Cultivating Community Conservation

Photo Credit: (c)Warren Cameron

As a group of students, educators, and food-justice activists gathered in the Open Space Institute’s New York City office for a Community Garden Training Program, Karen Washington, co-founder of Black Urban Growers (BUGs), invigorated the group with a few opening words.

“Food justice is life-changing and active work; you have to actively participate in it to help bring about change,” she says. “For OSI to not only sponsor us as a Citizen Action Group, but to lend us space to do our work helps emphasize the fact that access to land is critical across a broad spectrum of users.”

For BUGs, engaging others in conversations about food production, distribution, and access; as well as how those issues intersect with race and socio-economic status, is paramount. The organization is dedicated to increasing diversity in agriculture and community gardens through educational workshops, advocacy, and networking events.
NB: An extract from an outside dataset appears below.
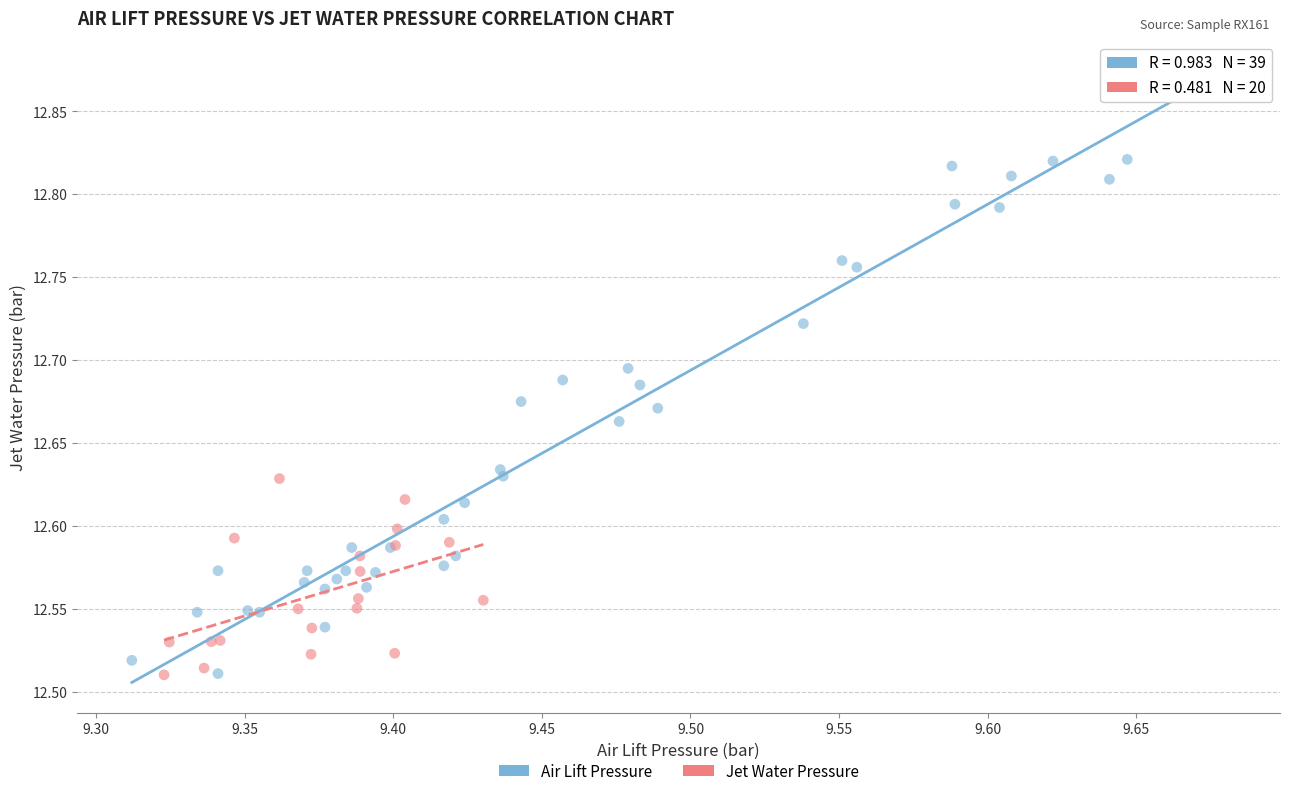

Which series has the largest Y range (max minus min)?

Air Lift Pressure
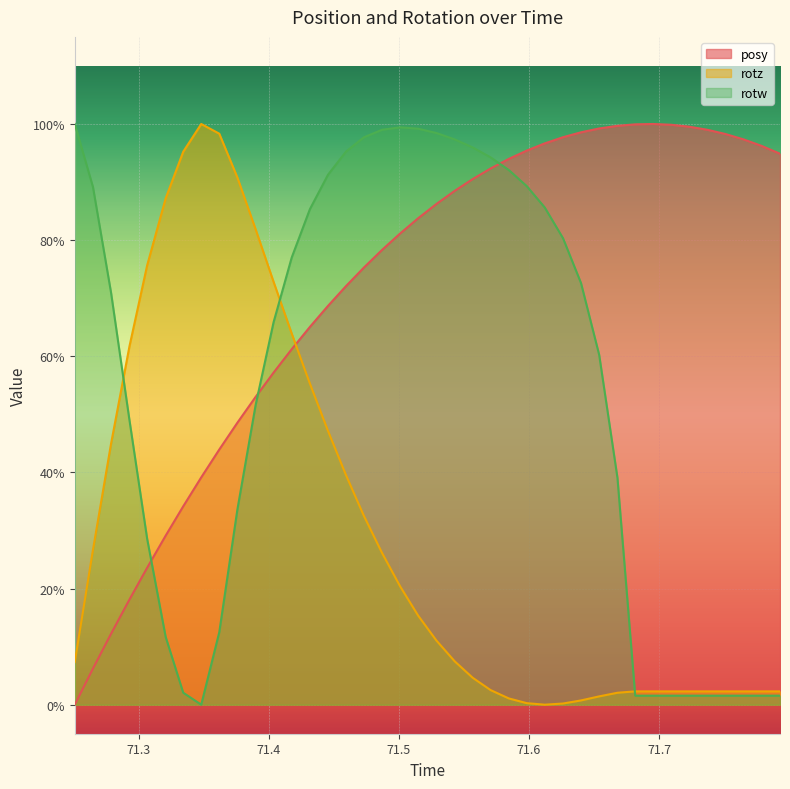

What is the value of the rotw point at the 9th from the left?

0.1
“Never has the importance of connecting humans to the land and increasing access to the outdoors been more apparent, and community gardens and small parks are a great way to engage people in local conservation,” says Jessica Watson, director for OSI’s Citizen Action Program. “Through Citizen Action and our commitment to grassroots activism, OSI is supporting the groups who know the issues, the work, and the communities, but need guidance on how to operate on a larger financial or administrative scale.”

The Farmers and Urban Gardeners conference, which is focused on discussing the needs and concerns of black farmers, is one of the most popular BUGs offerings. This annual conference, which is open to anyone who is interested in agriculture, has welcomed an average of 500 participants each year and has expanded to celebrate the history and contributions of diverse farmers since 2010.

“Black farmers account for way less than one percent of New York farmers. I knew that we had to address the reasons for such a staggering deficit while also supporting the work of existing black farmers,” Washington says. “Our ultimate goal is to encourage young men and women to think about the social issues that surround agriculture and to have the diversity of our communities be reflected in the people who grow our food.”

OSI’s longest-running program, Citizen Action, offers members nonprofit status, administrative training, legal tools, financial stability, fundraising ability, and mentorship. Through Citizen Action, OSI is able to support the work of new and diverse organizations that are passionate about conservation, ecology, and food justice. The groups address issues that are central to OSI’s mission, while improving their local communities.

Now in its fourth decade, Citizen Action has mentored, trained, and launched more than 150 grassroots startups in New York City, the Hudson Valley, and beyond. Today, the program supports 22 active groups that organize community-based programs. Participants range from community gardens and local land trusts, to environmental educators and promoters of nature-based arts and activities.